What to produce: Copy each line in the data that includes the word "down".

::: Material provided

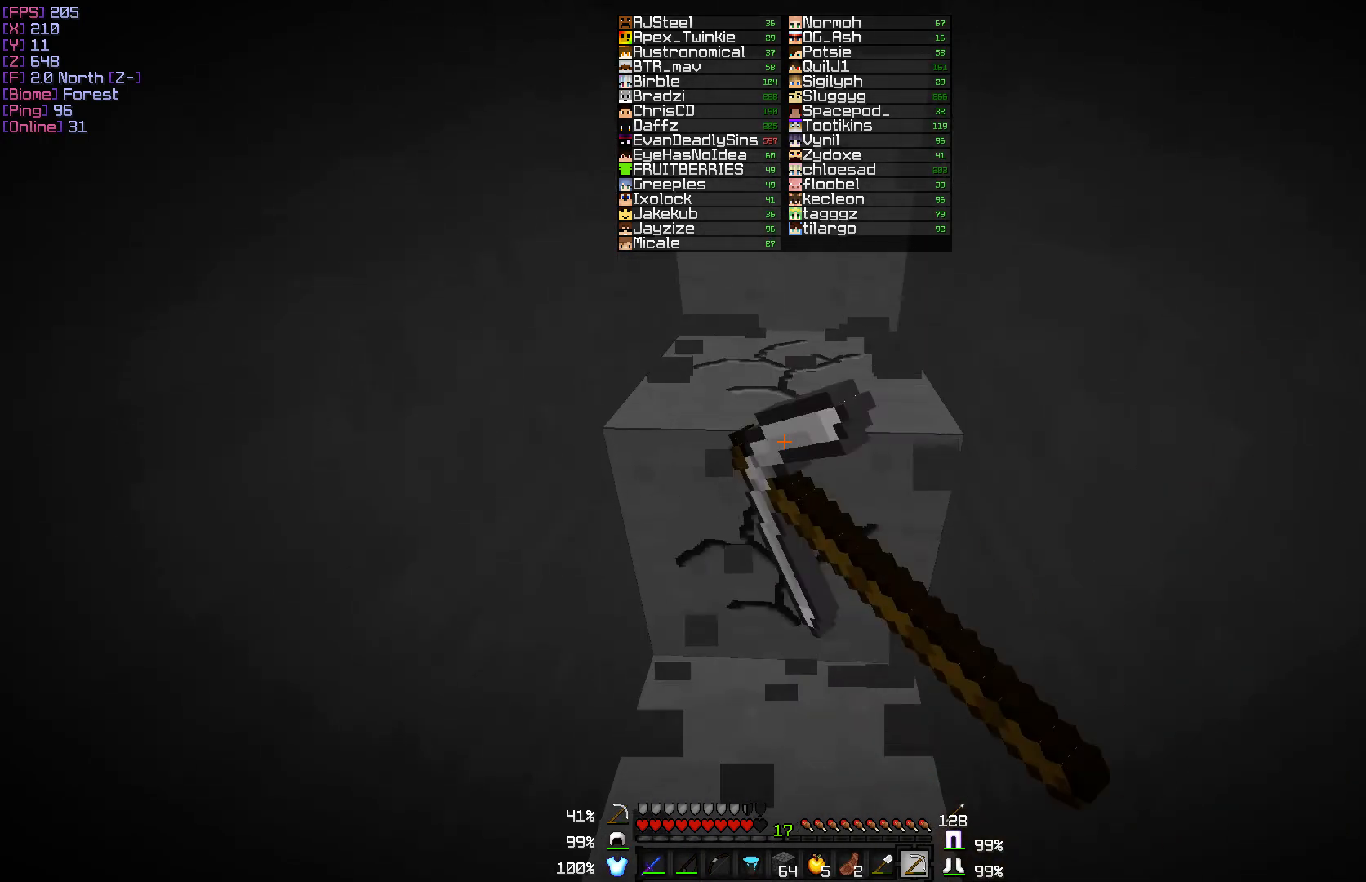
{"keys": [], "mouse": ["left"], "events": [[33, "w", "down"], [283, "w", "up"]]}
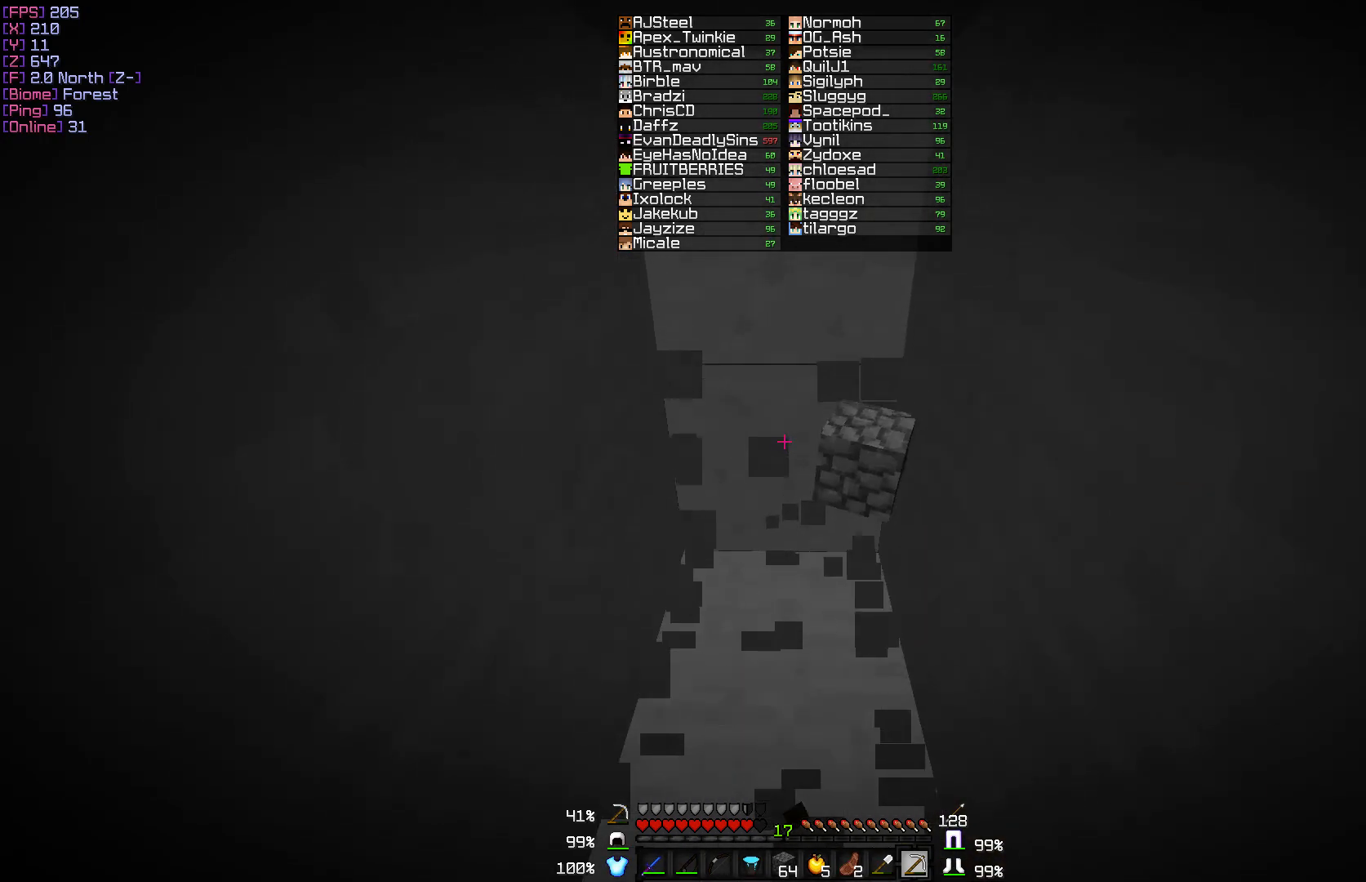
{"keys": ["w"], "mouse": ["left"], "events": [[83, "w", "down"]]}
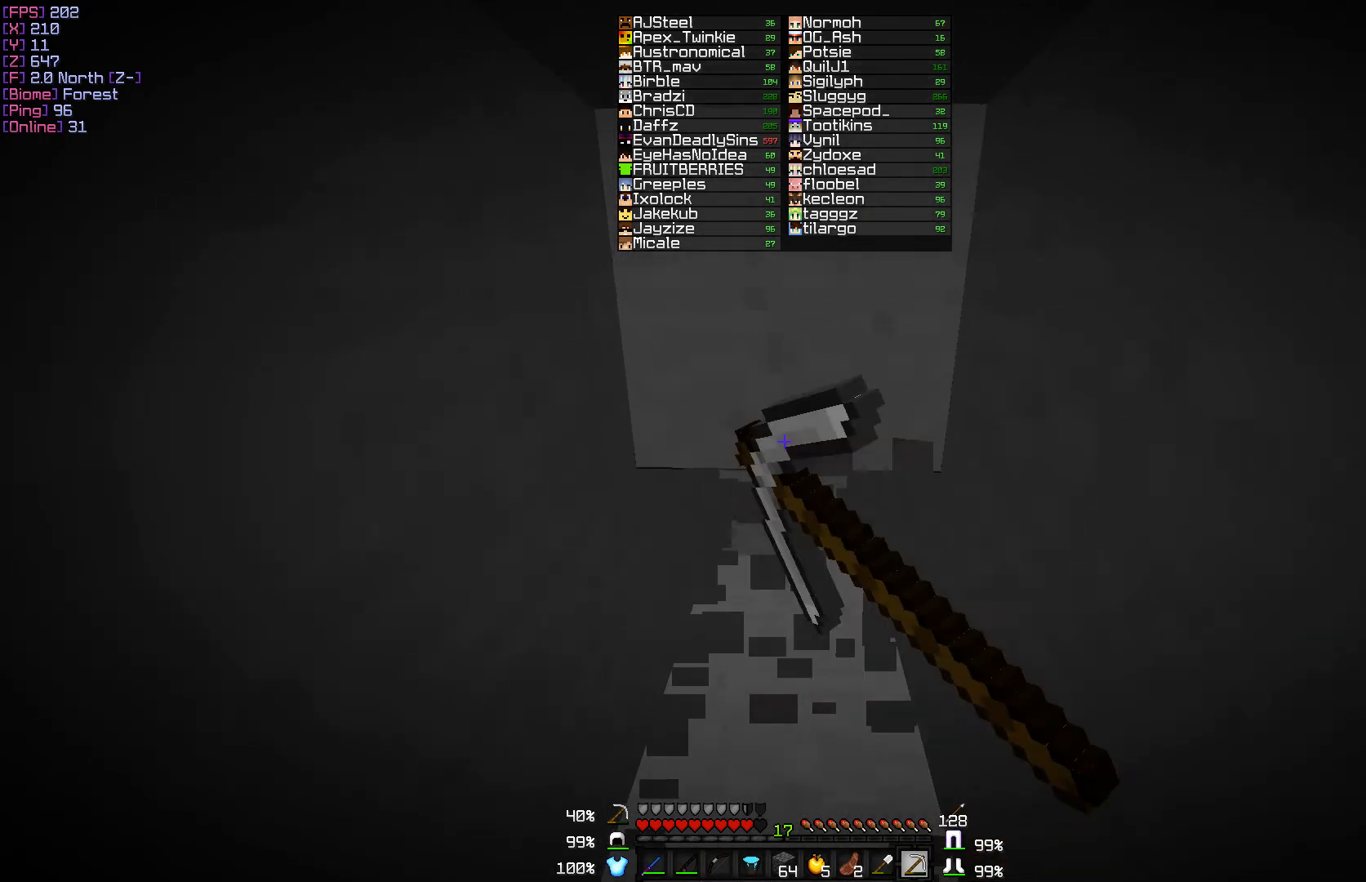
{"keys": ["w"], "mouse": ["left"], "events": [[350, "w", "up"], [500, "w", "down"]]}
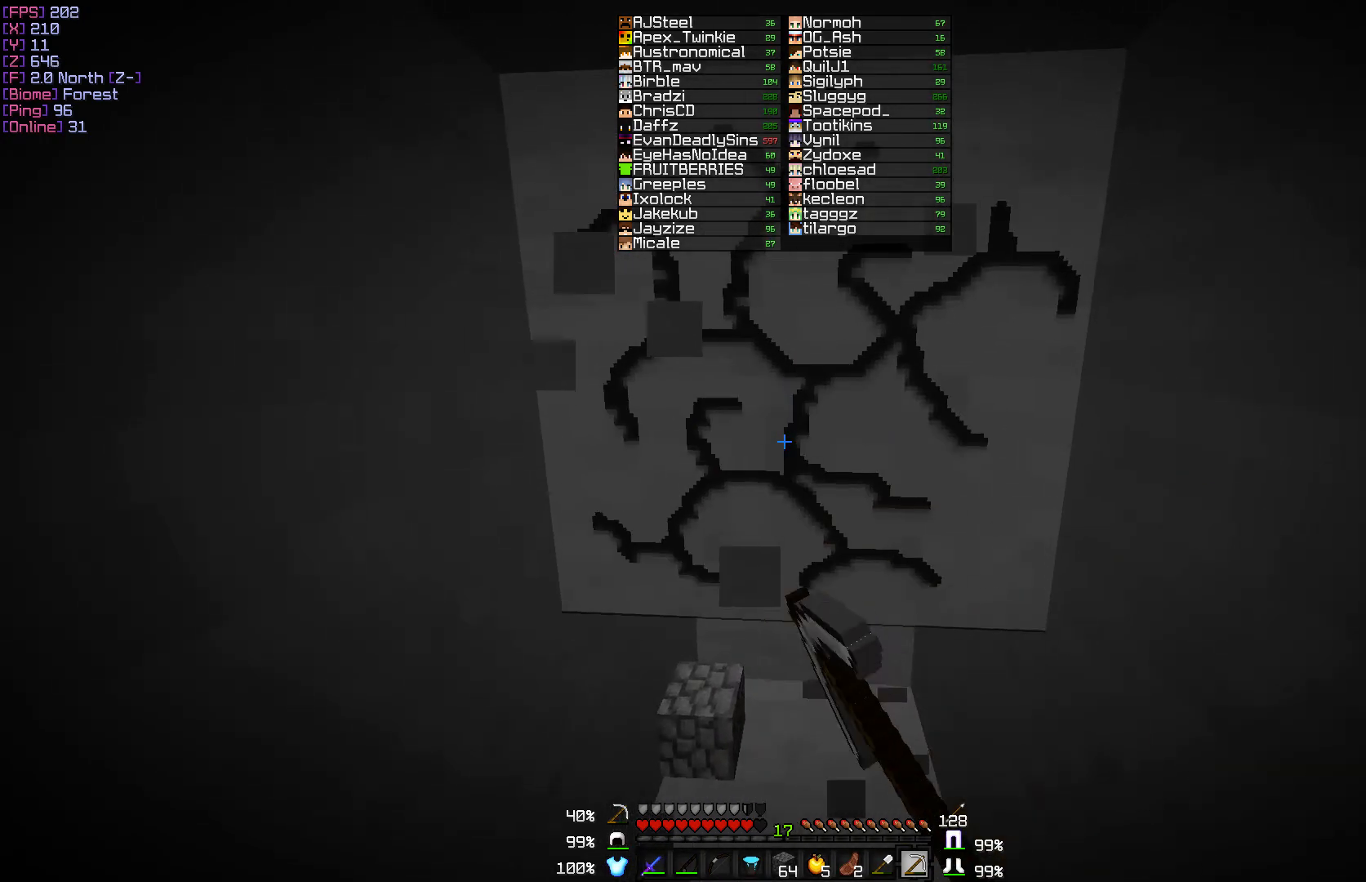
{"keys": [], "mouse": ["left"], "events": [[450, "w", "up"]]}
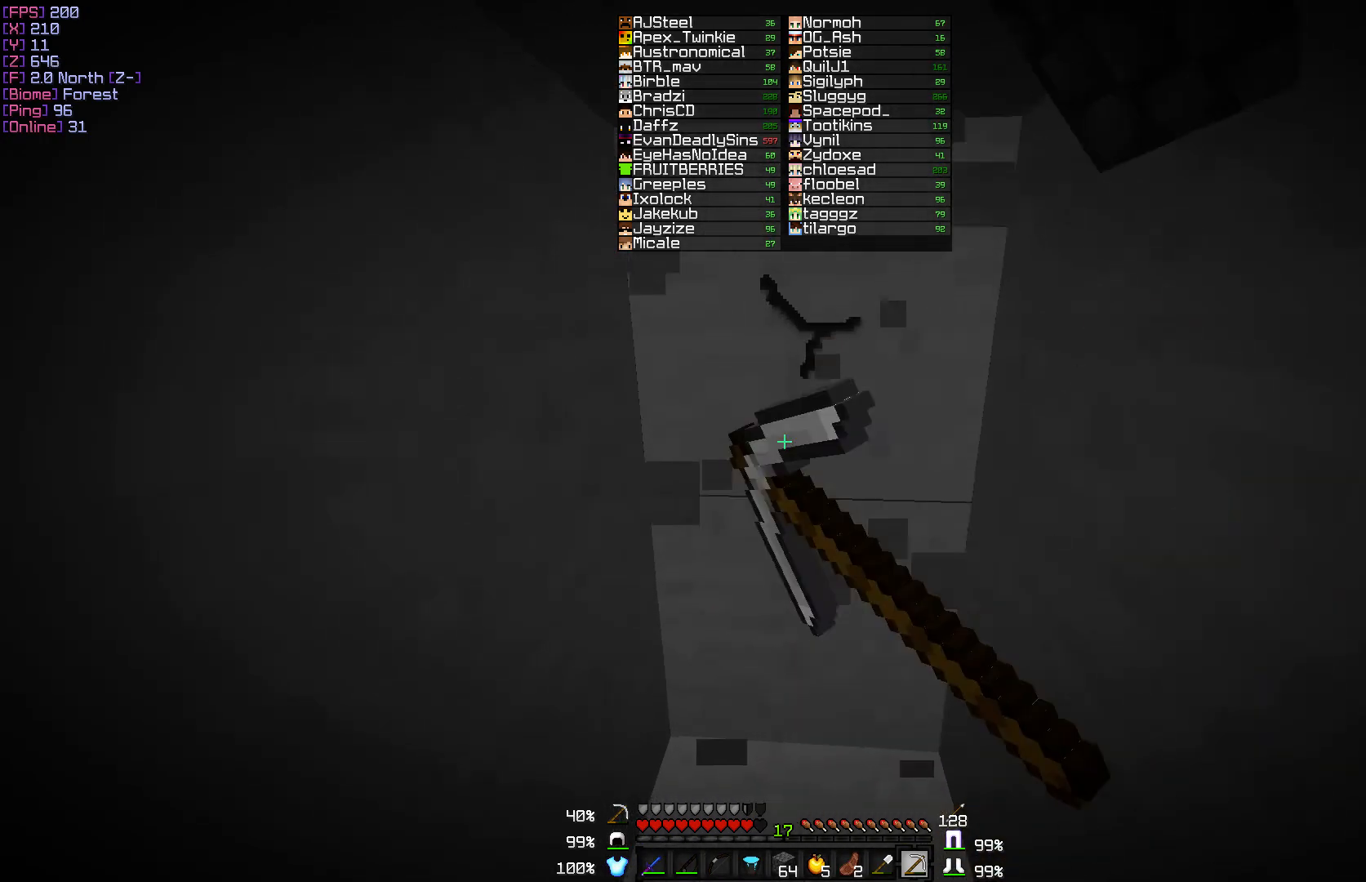
{"keys": ["w"], "mouse": ["left"], "events": [[250, "w", "down"]]}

::::::

Written reply:
{"keys": [], "mouse": ["left"], "events": [[33, "w", "down"], [283, "w", "up"]]}
{"keys": ["w"], "mouse": ["left"], "events": [[83, "w", "down"]]}
{"keys": ["w"], "mouse": ["left"], "events": [[350, "w", "up"], [500, "w", "down"]]}
{"keys": ["w"], "mouse": ["left"], "events": [[250, "w", "down"]]}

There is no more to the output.